== GIVEN PASSAGE ==
# New outfits for my DD's!



## PamsPride (Dec 21, 2010)

I made these outfits up for my DD's to wear for Easter Sunday! You can see more pictures on my blog!


----------



## goshengirl (Dec 18, 2010)

They're darling, Pam - and so are the outfits!


----------



## momofsix (Mar 21, 2012)

Very cute! I can't even sew a button :::::


----------



## *Andi (Nov 8, 2009)

goshengirl said:


> They're darling, Pam - and so are the outfits!


I agree!

They are so cute ~ and so are their outfits! :2thumb:


----------



## mdprepper (Jan 22, 2010)

Adorable! and such cute outfits.


----------



## Lake Windsong (Nov 27, 2009)

Very cute!


----------



## lilmissy0740 (Mar 7, 2011)

Wow, how cute! You are very talented. 

I think they love to have their pic taken


----------



## NaeKid (Oct 17, 2008)

You made some pretty little girls and some pretty little dresses for the girls - congrat's on both!


----------



## PamsPride (Dec 21, 2010)

Thank you all for your wonderful and sweet comments!


----------



## cybergranny (Mar 11, 2011)

All those ruffles. Those outfits were a lot of work. Beautiful job. Of course the models are absolutely adorable.


----------



## oldvet (Jun 29, 2010)

Wow, I can sure see why they have a proud Momma. Those are two beautiful girls and those outfits are a knockout. Good on ya Darlin.


----------



## lhalfcent (Mar 11, 2010)

PamsPride said:


> I made these outfits up for my DD's to wear for Easter Sunday! You can see more pictures on my blog!


CUTE!!!!! well done!


----------

== ASSIGNED TASK A ==
Rewrite the listing as a numbered list, from its first line through the line containing "6: (146, 100)", leaving out any blank lines.
The forum thread and the listing that comes after it are unrelated material.

== RECORD EXCERPTS ==
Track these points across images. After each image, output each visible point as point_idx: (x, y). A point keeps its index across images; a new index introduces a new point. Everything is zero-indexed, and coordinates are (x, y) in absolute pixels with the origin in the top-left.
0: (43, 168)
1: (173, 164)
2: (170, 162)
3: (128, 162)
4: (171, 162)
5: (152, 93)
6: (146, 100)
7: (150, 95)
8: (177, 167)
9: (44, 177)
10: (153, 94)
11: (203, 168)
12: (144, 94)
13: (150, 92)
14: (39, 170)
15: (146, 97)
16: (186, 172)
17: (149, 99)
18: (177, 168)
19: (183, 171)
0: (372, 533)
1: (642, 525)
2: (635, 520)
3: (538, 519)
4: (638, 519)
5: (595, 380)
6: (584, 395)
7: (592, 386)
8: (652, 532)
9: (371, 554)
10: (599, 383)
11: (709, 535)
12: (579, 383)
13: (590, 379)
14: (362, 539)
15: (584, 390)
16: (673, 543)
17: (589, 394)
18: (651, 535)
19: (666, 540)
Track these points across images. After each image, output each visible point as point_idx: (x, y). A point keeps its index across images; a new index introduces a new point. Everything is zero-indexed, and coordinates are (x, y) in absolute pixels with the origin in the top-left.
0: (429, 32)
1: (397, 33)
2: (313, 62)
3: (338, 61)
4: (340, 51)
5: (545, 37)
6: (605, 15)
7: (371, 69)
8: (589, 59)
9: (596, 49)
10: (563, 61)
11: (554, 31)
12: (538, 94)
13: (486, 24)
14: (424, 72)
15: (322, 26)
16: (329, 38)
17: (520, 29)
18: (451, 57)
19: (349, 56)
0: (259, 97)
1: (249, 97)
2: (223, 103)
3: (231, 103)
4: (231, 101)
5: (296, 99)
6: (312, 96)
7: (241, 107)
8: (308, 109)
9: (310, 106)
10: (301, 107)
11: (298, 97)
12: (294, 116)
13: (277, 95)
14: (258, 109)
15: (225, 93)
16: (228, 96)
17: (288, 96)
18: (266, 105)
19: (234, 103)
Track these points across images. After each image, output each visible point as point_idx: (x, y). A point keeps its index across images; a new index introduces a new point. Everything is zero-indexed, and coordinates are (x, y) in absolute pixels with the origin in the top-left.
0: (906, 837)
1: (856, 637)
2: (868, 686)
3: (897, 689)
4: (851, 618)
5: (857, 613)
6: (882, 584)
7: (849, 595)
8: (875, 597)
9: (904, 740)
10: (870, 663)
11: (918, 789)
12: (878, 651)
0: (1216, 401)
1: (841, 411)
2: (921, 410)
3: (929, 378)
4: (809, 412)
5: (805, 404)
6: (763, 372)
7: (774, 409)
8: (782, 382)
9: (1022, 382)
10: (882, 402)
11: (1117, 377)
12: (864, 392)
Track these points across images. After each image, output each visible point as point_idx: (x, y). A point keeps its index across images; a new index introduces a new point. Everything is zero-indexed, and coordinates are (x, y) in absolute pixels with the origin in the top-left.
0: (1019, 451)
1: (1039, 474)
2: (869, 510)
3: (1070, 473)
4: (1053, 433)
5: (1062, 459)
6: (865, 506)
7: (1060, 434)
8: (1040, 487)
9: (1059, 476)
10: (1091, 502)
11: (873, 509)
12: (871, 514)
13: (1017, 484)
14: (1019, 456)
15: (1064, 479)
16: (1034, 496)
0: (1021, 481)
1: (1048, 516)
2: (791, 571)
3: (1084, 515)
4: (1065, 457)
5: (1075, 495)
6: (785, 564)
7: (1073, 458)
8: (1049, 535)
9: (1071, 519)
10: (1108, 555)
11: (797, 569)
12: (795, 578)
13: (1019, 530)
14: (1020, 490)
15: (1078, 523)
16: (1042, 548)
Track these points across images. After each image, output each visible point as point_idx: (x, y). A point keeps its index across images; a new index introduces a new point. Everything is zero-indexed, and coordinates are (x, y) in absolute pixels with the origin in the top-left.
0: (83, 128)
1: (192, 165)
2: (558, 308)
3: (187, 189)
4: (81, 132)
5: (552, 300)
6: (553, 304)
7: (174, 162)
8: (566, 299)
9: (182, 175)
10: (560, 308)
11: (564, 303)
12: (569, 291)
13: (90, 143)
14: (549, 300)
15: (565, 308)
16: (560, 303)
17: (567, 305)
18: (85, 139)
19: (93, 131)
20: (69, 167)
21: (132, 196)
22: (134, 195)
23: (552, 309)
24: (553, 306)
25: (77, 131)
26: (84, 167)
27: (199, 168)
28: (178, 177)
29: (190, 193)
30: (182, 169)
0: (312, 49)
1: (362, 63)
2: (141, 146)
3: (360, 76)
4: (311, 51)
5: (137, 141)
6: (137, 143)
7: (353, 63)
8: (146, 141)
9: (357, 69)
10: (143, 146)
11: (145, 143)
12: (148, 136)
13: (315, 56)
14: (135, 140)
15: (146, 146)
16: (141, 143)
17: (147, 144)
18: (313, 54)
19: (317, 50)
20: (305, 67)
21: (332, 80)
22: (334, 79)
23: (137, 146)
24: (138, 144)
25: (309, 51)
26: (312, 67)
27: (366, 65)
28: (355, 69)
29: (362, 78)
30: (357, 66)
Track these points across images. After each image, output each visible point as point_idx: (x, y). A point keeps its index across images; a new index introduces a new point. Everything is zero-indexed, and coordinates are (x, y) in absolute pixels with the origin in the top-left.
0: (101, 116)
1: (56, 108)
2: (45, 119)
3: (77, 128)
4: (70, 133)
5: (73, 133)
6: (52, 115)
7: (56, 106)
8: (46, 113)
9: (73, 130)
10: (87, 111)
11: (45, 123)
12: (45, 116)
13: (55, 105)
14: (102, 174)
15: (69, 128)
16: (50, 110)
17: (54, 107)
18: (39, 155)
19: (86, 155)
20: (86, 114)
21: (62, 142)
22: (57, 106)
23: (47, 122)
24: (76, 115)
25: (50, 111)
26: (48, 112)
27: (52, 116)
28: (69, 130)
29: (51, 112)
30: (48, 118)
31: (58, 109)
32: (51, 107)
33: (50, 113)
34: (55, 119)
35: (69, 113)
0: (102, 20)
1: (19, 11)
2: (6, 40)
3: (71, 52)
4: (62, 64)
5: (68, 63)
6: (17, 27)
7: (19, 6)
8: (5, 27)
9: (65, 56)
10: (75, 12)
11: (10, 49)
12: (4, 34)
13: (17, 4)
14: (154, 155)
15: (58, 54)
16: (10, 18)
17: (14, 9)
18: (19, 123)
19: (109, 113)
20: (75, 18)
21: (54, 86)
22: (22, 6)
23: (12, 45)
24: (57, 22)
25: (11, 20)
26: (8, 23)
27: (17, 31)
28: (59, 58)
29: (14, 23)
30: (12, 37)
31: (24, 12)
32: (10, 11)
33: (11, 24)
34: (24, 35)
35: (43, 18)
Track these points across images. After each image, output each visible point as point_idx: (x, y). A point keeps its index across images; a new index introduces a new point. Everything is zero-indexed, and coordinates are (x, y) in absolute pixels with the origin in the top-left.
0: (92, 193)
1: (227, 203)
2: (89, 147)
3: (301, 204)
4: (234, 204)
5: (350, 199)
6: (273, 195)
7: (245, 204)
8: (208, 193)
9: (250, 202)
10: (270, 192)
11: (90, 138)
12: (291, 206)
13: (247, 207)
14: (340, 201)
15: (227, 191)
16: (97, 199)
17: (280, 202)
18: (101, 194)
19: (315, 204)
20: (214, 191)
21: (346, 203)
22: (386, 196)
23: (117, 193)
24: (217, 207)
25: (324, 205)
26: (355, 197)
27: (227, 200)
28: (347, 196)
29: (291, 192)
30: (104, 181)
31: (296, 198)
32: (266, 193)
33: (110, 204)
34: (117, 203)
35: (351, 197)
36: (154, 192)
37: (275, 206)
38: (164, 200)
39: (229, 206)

== ASSIGNED TASK B ==
Translate this sentence from the forum thread into Spanish: "Those outfits were a lot of work."

== TASK RESULT A ==
1. Track these points across images. After each image, output each visible point as point_idx: (x, y). A point keeps its index across images; a new index introduces a new point. Everything is zero-indexed, and coordinates are (x, y) in absolute pixels with the origin in the top-left.
2. 0: (43, 168)
3. 1: (173, 164)
4. 2: (170, 162)
5. 3: (128, 162)
6. 4: (171, 162)
7. 5: (152, 93)
8. 6: (146, 100)

== TASK RESULT B ==
Esos conjuntos dieron mucho trabajo.